While the U.S. remains the primary market for Canadian PE and M&A transactions, there is increased activity in such markets as the UK, Western Europe, Southeast Asia and Australia. Notable deals this year include the Ontario Teachers’ Pension Plan (OTPP) acquisition of SeaCube Container Leasing, an American company based in New Jersey, for $1.8 billion in April and the Public Sector Pension Investment Board’s investment of $148 million in the Gasometer 2 Office Towers in Brisbane, Australia.
The top sector for M&A activity by deal volume in Q1 2013 was mining and energy. However, the mining industry has slowed in the second quarter, making it difficult for smaller companies to find financing. Larger firms will wait out the slowdown. Russia’s ARMZ Uranium Holding Co. acquired the remaining 48.6% of Uranium One for C$1.3 billion in the most significant deal in the industry. According to Vice Chairman Jim Kofman of Cormack Securities Inc., “M&A [in mining] is declining and we think it’s going to be tough in 2013.”

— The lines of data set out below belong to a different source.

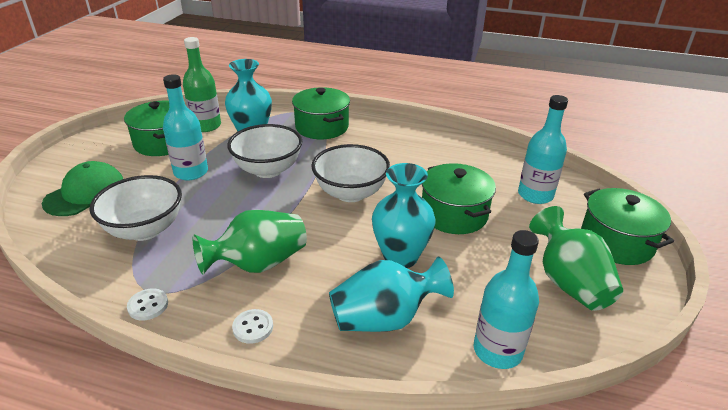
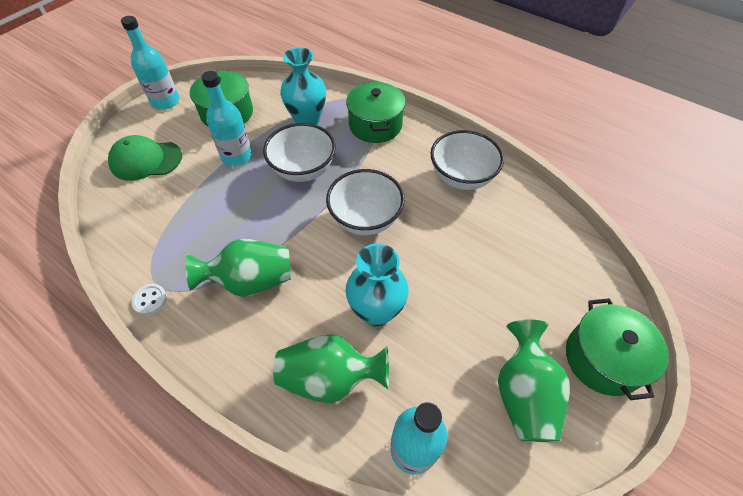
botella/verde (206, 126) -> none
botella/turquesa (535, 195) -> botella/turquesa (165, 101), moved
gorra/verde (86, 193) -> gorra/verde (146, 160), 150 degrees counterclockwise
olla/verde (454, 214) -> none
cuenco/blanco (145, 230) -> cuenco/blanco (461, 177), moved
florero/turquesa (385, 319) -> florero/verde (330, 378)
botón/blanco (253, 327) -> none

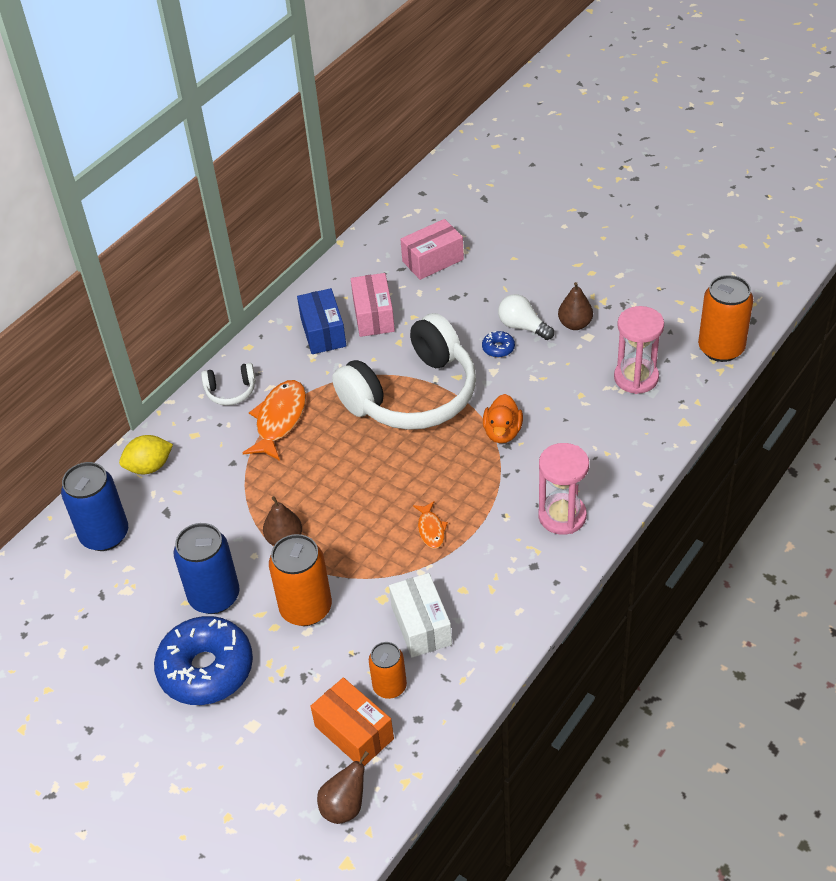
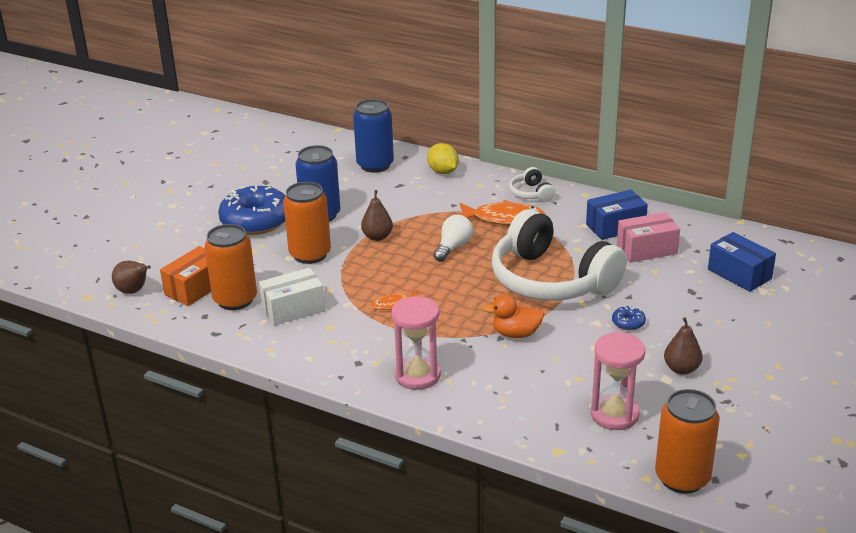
caja/rosa (433, 260) -> caja/azul (739, 274)
bombilla/blanco (522, 327) -> bombilla/blanco (453, 247), moved
lata/naranja (389, 686) -> lata/naranja (235, 300), x1.63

Real estate M&A activity remains strong in Canada. For the past five years, the Canadian real estate market has been very attractive to investors after avoiding the financial collapse of 2008. According to PwC, the strong trend is likely to continue into 2013.
Looking to the future
Canadian inbound and outbound M&A activity will depend on the exchange rate and commodity pricing. The Deal predicts plenty of inbound M&A activity in Canada. Because the Canadian market is itself small, smaller companies in particular are attractive targets for Canadian companies who cannot penetrate the outbound market.